- [GIVEN INSTRUCTION]:
Copy out every one of the entries below, word for word and line for line.

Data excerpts

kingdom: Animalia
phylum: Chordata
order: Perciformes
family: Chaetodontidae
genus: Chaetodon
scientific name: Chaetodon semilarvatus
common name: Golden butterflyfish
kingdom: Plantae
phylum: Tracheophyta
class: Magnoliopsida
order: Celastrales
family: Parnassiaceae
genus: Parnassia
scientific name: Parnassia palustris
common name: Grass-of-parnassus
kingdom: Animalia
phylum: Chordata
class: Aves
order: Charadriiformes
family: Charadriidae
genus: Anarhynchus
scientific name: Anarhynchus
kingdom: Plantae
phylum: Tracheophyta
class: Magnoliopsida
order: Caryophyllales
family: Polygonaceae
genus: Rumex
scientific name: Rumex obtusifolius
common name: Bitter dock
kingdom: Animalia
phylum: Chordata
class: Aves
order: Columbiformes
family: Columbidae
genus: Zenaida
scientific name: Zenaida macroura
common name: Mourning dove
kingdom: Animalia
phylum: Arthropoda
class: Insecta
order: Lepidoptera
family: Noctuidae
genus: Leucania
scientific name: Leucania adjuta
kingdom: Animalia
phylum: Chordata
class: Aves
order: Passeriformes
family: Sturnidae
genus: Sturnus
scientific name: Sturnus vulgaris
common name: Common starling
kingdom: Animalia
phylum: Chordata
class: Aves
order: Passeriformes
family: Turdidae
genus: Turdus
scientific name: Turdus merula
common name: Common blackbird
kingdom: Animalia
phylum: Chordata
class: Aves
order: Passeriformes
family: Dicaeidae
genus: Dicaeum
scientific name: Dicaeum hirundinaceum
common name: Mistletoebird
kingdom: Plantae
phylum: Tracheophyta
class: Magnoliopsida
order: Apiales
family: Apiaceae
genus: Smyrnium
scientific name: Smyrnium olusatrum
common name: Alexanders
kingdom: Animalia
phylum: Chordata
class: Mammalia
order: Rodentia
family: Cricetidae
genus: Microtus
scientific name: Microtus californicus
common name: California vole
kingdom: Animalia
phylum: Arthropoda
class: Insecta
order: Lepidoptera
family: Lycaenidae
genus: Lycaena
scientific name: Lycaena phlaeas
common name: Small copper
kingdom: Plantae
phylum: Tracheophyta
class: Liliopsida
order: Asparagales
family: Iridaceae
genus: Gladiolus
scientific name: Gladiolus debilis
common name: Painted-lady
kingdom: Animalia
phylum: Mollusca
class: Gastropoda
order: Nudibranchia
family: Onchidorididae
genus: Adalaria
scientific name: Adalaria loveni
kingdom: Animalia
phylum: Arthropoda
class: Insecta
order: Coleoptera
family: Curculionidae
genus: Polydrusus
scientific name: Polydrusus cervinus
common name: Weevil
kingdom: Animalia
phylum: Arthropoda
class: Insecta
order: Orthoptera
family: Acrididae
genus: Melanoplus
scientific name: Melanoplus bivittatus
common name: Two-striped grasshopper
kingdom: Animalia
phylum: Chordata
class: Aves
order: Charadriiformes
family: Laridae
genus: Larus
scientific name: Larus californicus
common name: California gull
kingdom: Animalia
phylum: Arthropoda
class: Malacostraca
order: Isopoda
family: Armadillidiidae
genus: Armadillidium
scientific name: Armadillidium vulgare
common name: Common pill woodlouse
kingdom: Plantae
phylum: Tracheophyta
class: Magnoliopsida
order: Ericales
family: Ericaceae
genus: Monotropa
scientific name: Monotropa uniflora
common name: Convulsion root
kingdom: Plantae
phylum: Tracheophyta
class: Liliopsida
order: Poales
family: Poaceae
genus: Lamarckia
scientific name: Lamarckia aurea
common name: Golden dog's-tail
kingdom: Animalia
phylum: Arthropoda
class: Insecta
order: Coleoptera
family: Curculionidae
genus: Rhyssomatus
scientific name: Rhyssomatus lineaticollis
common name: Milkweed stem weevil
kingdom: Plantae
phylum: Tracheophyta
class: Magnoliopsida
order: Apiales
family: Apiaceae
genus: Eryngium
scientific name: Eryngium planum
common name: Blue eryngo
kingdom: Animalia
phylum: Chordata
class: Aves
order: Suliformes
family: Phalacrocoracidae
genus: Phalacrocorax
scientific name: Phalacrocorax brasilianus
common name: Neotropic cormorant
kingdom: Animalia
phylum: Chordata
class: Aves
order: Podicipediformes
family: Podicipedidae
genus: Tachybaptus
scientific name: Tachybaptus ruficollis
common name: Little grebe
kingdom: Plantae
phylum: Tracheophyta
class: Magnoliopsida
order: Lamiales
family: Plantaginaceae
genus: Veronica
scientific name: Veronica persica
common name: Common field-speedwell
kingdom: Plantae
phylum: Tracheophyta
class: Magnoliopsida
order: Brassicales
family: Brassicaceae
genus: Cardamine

- [ANSWER BELOW]:
kingdom: Animalia
phylum: Chordata
order: Perciformes
family: Chaetodontidae
genus: Chaetodon
scientific name: Chaetodon semilarvatus
common name: Golden butterflyfish
kingdom: Plantae
phylum: Tracheophyta
class: Magnoliopsida
order: Celastrales
family: Parnassiaceae
genus: Parnassia
scientific name: Parnassia palustris
common name: Grass-of-parnassus
kingdom: Animalia
phylum: Chordata
class: Aves
order: Charadriiformes
family: Charadriidae
genus: Anarhynchus
scientific name: Anarhynchus
kingdom: Plantae
phylum: Tracheophyta
class: Magnoliopsida
order: Caryophyllales
family: Polygonaceae
genus: Rumex
scientific name: Rumex obtusifolius
common name: Bitter dock
kingdom: Animalia
phylum: Chordata
class: Aves
order: Columbiformes
family: Columbidae
genus: Zenaida
scientific name: Zenaida macroura
common name: Mourning dove
kingdom: Animalia
phylum: Arthropoda
class: Insecta
order: Lepidoptera
family: Noctuidae
genus: Leucania
scientific name: Leucania adjuta
kingdom: Animalia
phylum: Chordata
class: Aves
order: Passeriformes
family: Sturnidae
genus: Sturnus
scientific name: Sturnus vulgaris
common name: Common starling
kingdom: Animalia
phylum: Chordata
class: Aves
order: Passeriformes
family: Turdidae
genus: Turdus
scientific name: Turdus merula
common name: Common blackbird
kingdom: Animalia
phylum: Chordata
class: Aves
order: Passeriformes
family: Dicaeidae
genus: Dicaeum
scientific name: Dicaeum hirundinaceum
common name: Mistletoebird
kingdom: Plantae
phylum: Tracheophyta
class: Magnoliopsida
order: Apiales
family: Apiaceae
genus: Smyrnium
scientific name: Smyrnium olusatrum
common name: Alexanders
kingdom: Animalia
phylum: Chordata
class: Mammalia
order: Rodentia
family: Cricetidae
genus: Microtus
scientific name: Microtus californicus
common name: California vole
kingdom: Animalia
phylum: Arthropoda
class: Insecta
order: Lepidoptera
family: Lycaenidae
genus: Lycaena
scientific name: Lycaena phlaeas
common name: Small copper
kingdom: Plantae
phylum: Tracheophyta
class: Liliopsida
order: Asparagales
family: Iridaceae
genus: Gladiolus
scientific name: Gladiolus debilis
common name: Painted-lady
kingdom: Animalia
phylum: Mollusca
class: Gastropoda
order: Nudibranchia
family: Onchidorididae
genus: Adalaria
scientific name: Adalaria loveni
kingdom: Animalia
phylum: Arthropoda
class: Insecta
order: Coleoptera
family: Curculionidae
genus: Polydrusus
scientific name: Polydrusus cervinus
common name: Weevil
kingdom: Animalia
phylum: Arthropoda
class: Insecta
order: Orthoptera
family: Acrididae
genus: Melanoplus
scientific name: Melanoplus bivittatus
common name: Two-striped grasshopper
kingdom: Animalia
phylum: Chordata
class: Aves
order: Charadriiformes
family: Laridae
genus: Larus
scientific name: Larus californicus
common name: California gull
kingdom: Animalia
phylum: Arthropoda
class: Malacostraca
order: Isopoda
family: Armadillidiidae
genus: Armadillidium
scientific name: Armadillidium vulgare
common name: Common pill woodlouse
kingdom: Plantae
phylum: Tracheophyta
class: Magnoliopsida
order: Ericales
family: Ericaceae
genus: Monotropa
scientific name: Monotropa uniflora
common name: Convulsion root
kingdom: Plantae
phylum: Tracheophyta
class: Liliopsida
order: Poales
family: Poaceae
genus: Lamarckia
scientific name: Lamarckia aurea
common name: Golden dog's-tail
kingdom: Animalia
phylum: Arthropoda
class: Insecta
order: Coleoptera
family: Curculionidae
genus: Rhyssomatus
scientific name: Rhyssomatus lineaticollis
common name: Milkweed stem weevil
kingdom: Plantae
phylum: Tracheophyta
class: Magnoliopsida
order: Apiales
family: Apiaceae
genus: Eryngium
scientific name: Eryngium planum
common name: Blue eryngo
kingdom: Animalia
phylum: Chordata
class: Aves
order: Suliformes
family: Phalacrocoracidae
genus: Phalacrocorax
scientific name: Phalacrocorax brasilianus
common name: Neotropic cormorant
kingdom: Animalia
phylum: Chordata
class: Aves
order: Podicipediformes
family: Podicipedidae
genus: Tachybaptus
scientific name: Tachybaptus ruficollis
common name: Little grebe
kingdom: Plantae
phylum: Tracheophyta
class: Magnoliopsida
order: Lamiales
family: Plantaginaceae
genus: Veronica
scientific name: Veronica persica
common name: Common field-speedwell
kingdom: Plantae
phylum: Tracheophyta
class: Magnoliopsida
order: Brassicales
family: Brassicaceae
genus: Cardamine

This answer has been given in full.